JanusGraph / janusgraph

JanusGraph: an open-source, distributed graph database
https://janusgraph.org
Other
5.28k stars 1.16k forks source link

textcontains with label constrict doesn't work #2190

Open ChenZhaobin opened 4 years ago

ChenZhaobin commented 4 years ago

when I use g.V().has('name', textContains('a')) or g.V().hasLabel('company'),they all works well ,but if I combine these two conditions, I always get no results. for example g.V().hasLabel('company').has('name', textContains('a')) . although all my vetex labels are company, I got zero count in result. Could someone helps me out please ?Since it's really very important for me

FlorianHockmann commented 4 years ago

Are you using partitioned labels? In that case this looks like a duplicate of #1842 where you also already commented.

ChenZhaobin commented 4 years ago

Actually ,I am using the configuration docker-compose-cql-es.yml same with here: https://github.com/JanusGraph/janusgraph-docker

FlorianHockmann commented 4 years ago

My question was whether you have created the vertex label company like this:

mgmt.makeVertexLabel('company').partition().make()

as #1842 mentions a problem with vertex label constraints if the label is partitioned.

Apart from that, is the problem specific to text predicates or does it also occur if you use a simple has step? So something like this:

g.V().hasLabel('company', 'name', 'test-company')
ChenZhaobin commented 4 years ago

@FlorianHockmann I have created the vertex label company using gremlin.net like this: var company= g.AddV("company").Property("name", 'IBM').Property("code", "010101").Next() and it is normal when I combine hasLabel and has filter, and it is also normal if I use containsTextPrefix('I') ,but when comes to textContains,it just doesn't work. textContains('I') doesn't work, textContains('IB') doesn't work, unless textContains('IBM') can find one result with name IBM,but actually there are companies naming 'IBMan','IBManufacture' in my database.
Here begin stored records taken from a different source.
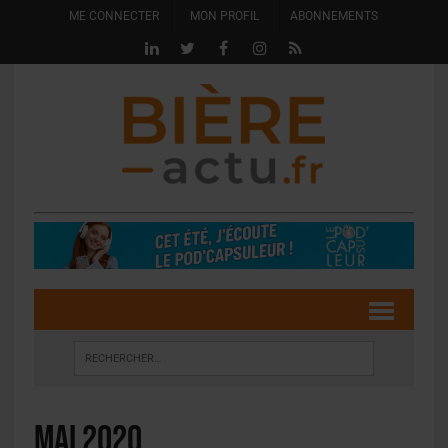
ME CONNECTER
MON PROFIL
ABONNEMENTS
mai 2020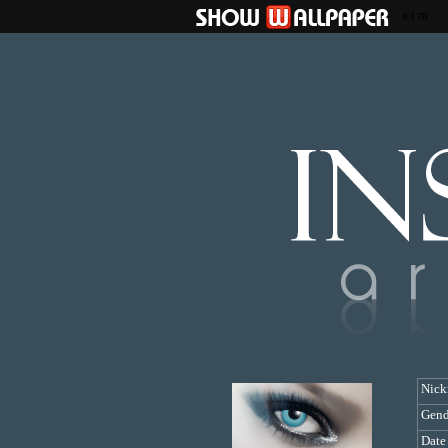
a i m
Nic
Gend
Date 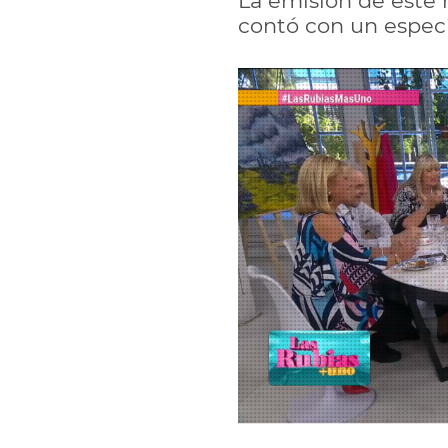
La emisión de este 
contó con un especia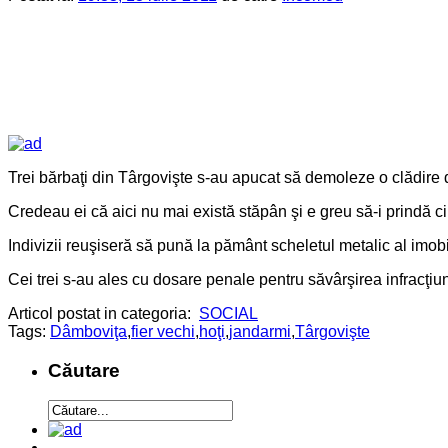
Trei bărbaţi din Târgovişte s-au apucat să demoleze o clădire de
Credeau ei că aici nu mai există stăpân şi e greu să-i prind
Indivizii reuşiseră să pună la pământ scheletul metalic al imobi
Cei trei s-au ales cu dosare penale pentru săvârşirea infracţiunii
Articol postat in categoria:
SOCIAL
Tags:
Dâmboviţa
,
fier vechi
,
hoţi
,
jandarmi
,
Târgovişte
Căutare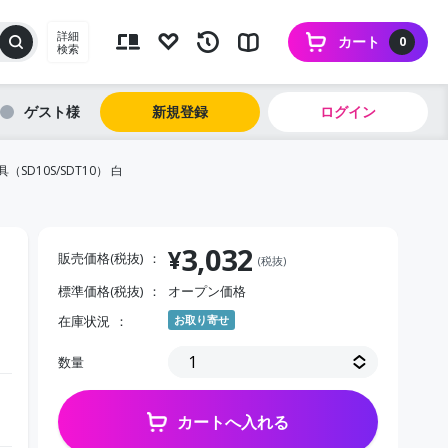
詳細
カート
0
検索
ゲスト
新規登録
ログイン
D10S/SDT10） 白
3,032
¥
販売価格(税抜)
(税抜)
標準価格(税抜)
オープン価格
在庫状況
お取り寄せ
数量
カートへ入れる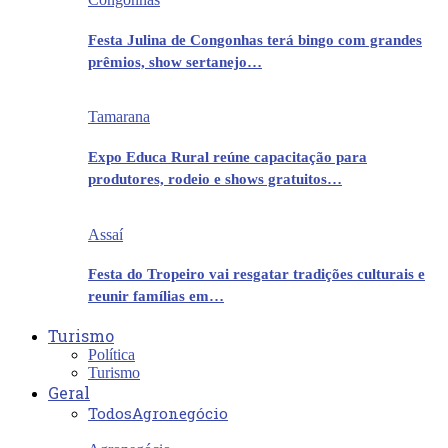
Festa Julina de Congonhas terá bingo com grandes
prêmios, show sertanejo…
Tamarana
Expo Educa Rural reúne capacitação para
produtores, rodeio e shows gratuitos…
Assaí
Festa do Tropeiro vai resgatar tradições culturais e
reunir famílias em…
Turismo
Política
Turismo
Geral
Todos
Agronegócio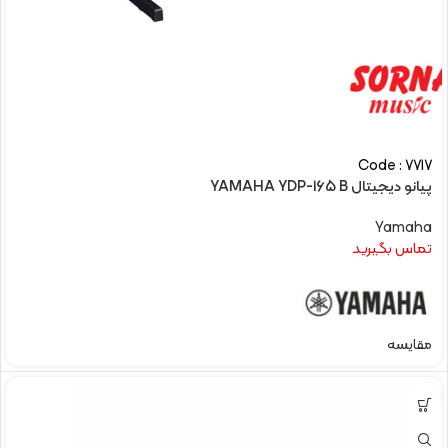
Code : 7717
پیانو دیجیتال YAMAHA YDP-165 B
Yamaha
تماس بگیرید
مقایسه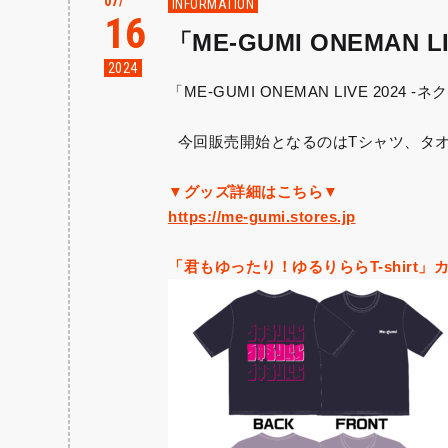
07
INFORMATION
16
「ME-GUMI ONEMAN
2024
「ME-GUMI ONEMAN LIVE 2024
今回販売開始となるのはTシャツ、タオ
▼グッズ詳細はこちら▼
https://me-gumi.stores.jp
「君もゆったり！ゆるりららT-shirt」カラ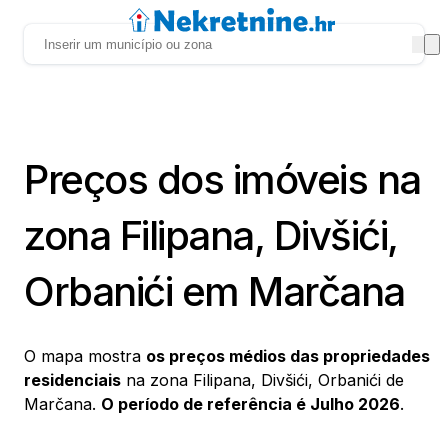
Preços dos imóveis na
zona Filipana, Divšići,
Orbanići em Marčana
O mapa mostra
os preços médios das propriedades
residenciais
na zona Filipana, Divšići, Orbanići de
Marčana.
O período de referência é Julho 2026
.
rngcntr commented 4 years ago

Hi @ChenZhaobin That's intended behavior. Have a look at the docs. It says:

textContains: is true if (at least) one word inside the text string matches the query string

So keep in mind textContains matches full words, not arbitrary substrings. That's why 'IBM' is found but 'IBMan' is not found. If you had an entry like 'IBM Manufacture', it would be found.

ChenZhaobin commented 4 years ago

@rngcntr nope,maybe above is not a good example, actually my field is composed of multiple chinese characters,whose every word can be analysed to a string using ik analyzer,which is used as a plugin in elasticsearch. it is normal when using g.V().has('name', textContains('one or more chinese character')) ; but the list result is null when using g.V().hasLabel('company').has('name', textContains('one or more chinese character')) which combines indexed field and the label filter

ChenZhaobin commented 4 years ago

@rngcntr @FlorianHockmann finally,I solved this issue by below query: g.V().hasLabel('company').filter{it.get().property('name').value().contains('one or more chinese character')}

rngcntr commented 4 years ago

Nice to see your solution @ChenZhaobin! But I think the issue should stay open because the use of hasLabel should not impact the functionality of textContains.

ChenZhaobin commented 4 years ago

@rngcntr reopened it, guess this is an issue related with mix index using es and other than default analyzer

ChenZhaobin commented 3 years ago

this issue has nothing to do with custom analyzer, it is same as below tickets: https://github.com/JanusGraph/janusgraph/issues/1788 https://github.com/JanusGraph/janusgraph/issues/1379

@FlorianHockmann @porunov @pluradj do we have solution or plan for this?

Zonkodonko commented 1 year ago

The problem ist that textContains does not (as the name implies) searches for a substring, instead it searches for a word! What does that mean? Well the value gets tokenized and then the value will be searched for the searchterm with space in front and after it. Completly bad documented. And the worst: There is no alternative to search for a substring

FlorianHockmann commented 1 year ago

@Zonkodonko: Yes, textContains searches for words. That was however already described above.

How is that poorly documented? The docs state first that:

Text search predicates which match against the individual words inside a text string after it has been tokenized

and then for textContains:

is true if (at least) one word inside the text string matches the query string

(emphasize added)

If you think that the docs could be improved on this, then please open a new issue.

This issue is about the problem that:

the use of hasLabel should not impact the functionality of textContains.

which is also described in the issue description itself.

Zonkodonko commented 1 year ago

@FlorianHockmann You are right. Somehow I didn't catch this while reading the documentation. It's just that the wording of the methode and of the documentation is really confusing. Especially if you read the gremlin documentation before and think you know how it is supposed to work. Sorry for that.